Danny is living in Sydney, but he is doing so illegally. He is an “illegal”.


He did not arrive on a sinking boat full of refugees all fleeing homelands, most of them for their lives. He arrived in a plane. He had a visa and was attending a technical college. He had applied for refugee status but had been refused. Ironically his legal entry into the country proving detrimental to his application.


He became an illegal immigrant when he, after recognizing the college course for the scam it truly was, dropped out and then overstayed his twenty-eight days allowed to all immigrants who drop the course. After the twenty-eight days expired so did all his rights in Australia.


For the past couple of years Danny had been cleaning apartments around Sydney and keeping his head down. Although anxious about being discovered and deported, he was flying underneath the radar quite successfully until one of his clients was murdered by another. Danny just happens to know both clients. They were having an affair and had taken a liking to him and often took him along on outings. The novel then becomes quite suspenseful with a “cat and mouse” scenario playing out. Frantic phone calls are frequently made between the killer and Danny. Danny is paralyzed, fearful that if he turns the killer in to the police then he will be deported. Then there is the fact that the killer while threatening to tell the authorities about Danny’s illegal status may in fact just be going to kill him.


The narrative takes the form of Danny’s day and chapters are broken into precise times of the day, but there is no order, apart from progression. Progression to the time Prakash, the killer, will be hopping on a plane to South Africa.
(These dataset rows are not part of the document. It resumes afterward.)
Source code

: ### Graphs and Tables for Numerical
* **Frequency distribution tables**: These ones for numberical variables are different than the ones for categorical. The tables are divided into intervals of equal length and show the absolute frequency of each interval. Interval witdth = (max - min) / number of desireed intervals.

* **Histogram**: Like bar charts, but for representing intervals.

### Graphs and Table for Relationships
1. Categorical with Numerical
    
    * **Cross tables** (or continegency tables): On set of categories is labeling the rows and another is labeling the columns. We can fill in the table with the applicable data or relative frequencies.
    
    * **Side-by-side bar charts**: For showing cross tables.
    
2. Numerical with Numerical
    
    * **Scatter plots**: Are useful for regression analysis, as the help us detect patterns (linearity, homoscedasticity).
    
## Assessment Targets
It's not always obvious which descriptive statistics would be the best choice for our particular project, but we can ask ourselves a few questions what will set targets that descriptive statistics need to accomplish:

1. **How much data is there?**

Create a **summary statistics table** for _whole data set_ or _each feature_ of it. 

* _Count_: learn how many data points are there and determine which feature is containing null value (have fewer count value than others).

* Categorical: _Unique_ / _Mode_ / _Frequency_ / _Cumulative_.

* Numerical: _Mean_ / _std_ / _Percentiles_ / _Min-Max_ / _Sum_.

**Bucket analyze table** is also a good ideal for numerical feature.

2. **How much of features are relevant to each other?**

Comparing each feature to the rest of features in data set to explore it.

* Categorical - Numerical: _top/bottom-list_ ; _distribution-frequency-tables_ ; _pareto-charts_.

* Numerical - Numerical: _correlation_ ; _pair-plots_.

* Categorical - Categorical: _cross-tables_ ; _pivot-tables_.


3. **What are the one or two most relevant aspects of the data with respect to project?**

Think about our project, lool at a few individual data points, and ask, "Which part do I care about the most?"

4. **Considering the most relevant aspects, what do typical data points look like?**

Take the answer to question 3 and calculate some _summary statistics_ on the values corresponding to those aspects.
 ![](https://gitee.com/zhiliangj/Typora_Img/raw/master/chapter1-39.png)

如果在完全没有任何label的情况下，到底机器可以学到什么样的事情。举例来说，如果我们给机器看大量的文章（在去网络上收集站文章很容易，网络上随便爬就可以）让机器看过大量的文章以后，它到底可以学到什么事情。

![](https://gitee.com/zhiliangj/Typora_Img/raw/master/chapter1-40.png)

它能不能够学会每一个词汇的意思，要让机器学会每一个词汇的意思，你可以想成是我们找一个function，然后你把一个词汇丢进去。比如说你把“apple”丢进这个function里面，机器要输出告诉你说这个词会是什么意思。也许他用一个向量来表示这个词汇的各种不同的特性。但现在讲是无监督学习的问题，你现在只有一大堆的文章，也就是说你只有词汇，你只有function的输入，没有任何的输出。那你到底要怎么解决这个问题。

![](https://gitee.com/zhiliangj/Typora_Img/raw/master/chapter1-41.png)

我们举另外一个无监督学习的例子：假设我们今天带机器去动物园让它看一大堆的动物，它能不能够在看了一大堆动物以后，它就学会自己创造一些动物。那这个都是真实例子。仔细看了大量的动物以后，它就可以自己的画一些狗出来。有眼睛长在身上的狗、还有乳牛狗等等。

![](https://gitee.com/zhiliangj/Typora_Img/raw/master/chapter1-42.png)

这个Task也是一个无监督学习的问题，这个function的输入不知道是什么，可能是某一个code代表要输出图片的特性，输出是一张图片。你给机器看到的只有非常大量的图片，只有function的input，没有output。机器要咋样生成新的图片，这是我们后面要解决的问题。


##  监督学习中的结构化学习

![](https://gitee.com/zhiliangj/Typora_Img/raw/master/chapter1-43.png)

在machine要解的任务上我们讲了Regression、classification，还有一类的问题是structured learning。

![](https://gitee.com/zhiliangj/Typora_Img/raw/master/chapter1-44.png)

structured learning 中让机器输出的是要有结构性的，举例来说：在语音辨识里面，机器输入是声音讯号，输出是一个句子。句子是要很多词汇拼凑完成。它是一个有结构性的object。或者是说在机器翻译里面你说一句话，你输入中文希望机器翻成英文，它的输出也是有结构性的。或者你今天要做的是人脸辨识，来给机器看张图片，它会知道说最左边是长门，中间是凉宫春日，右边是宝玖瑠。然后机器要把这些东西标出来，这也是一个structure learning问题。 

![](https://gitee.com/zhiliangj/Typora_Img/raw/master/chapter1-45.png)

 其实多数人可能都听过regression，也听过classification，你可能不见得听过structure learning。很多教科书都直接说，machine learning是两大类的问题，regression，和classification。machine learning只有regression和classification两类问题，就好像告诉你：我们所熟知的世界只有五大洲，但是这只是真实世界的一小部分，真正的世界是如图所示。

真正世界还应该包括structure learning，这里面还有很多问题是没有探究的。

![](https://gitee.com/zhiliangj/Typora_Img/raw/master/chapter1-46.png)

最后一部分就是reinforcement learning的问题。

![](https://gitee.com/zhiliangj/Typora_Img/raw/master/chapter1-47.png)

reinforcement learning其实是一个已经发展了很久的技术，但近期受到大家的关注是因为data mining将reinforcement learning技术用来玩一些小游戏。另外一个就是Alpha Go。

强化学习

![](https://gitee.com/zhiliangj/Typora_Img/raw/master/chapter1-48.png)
This heightens the suspense and as the day goes on the phone calls become more regular and it almost feels as if you, along with Danny, are on a train track heading off a cliff, safety brakes disabled. Prakash wants Danny to meet him, and clean his house, before he leaves the country.


Again, however, this novel is about much more. It is about illegal immigrants and refugees. The cold dark liminal world they are forced to live in. But it is also about legal refugees. They may be legal in the eyes of the law, have the right papers, but many must still feel outsiders, especially those who have fled their homelands simply to survive, a choice forced upon them, not a choice at all. So many treated as second class citizens.


As you read on you realize that Danny and Prakash are metaphorical representations of the two types of immigrants. Illegal and Legal.


The novel is also a study of morality and ethics. If you were in Danny’s shoes would you be able to make the morally correct choice and turn Prakash in, knowing that the result would be your deportation? Danny wants to make the call, he believes in the law and justice, he struggles with the decision throughout the whole book.


Will he make the call?


The format of the time intervals makes the novel an enjoyable and suspenseful read. And Adiga does a good job of providing a peek into the world of illegal immigrants in Sydney.




Aravind Adiga was born in 1974 in Madras (now called Chennai), and grew up in Mangalore in the south of India. He was educated at Columbia University in New York and Magdalen College, Oxford. His articles have appeared in publications such as The New Yorker, the Sunday Times, the Financial Times, and the Times of India. His debut novel, The White Tiger, won the Man Booker Prize for fiction in 2008. Its release was followed by a collection of short stories in the book titled Between the Assassinations. His second novel, Last Man in the Tower, was published in 2011. His third, Selection Day, was published in 2016.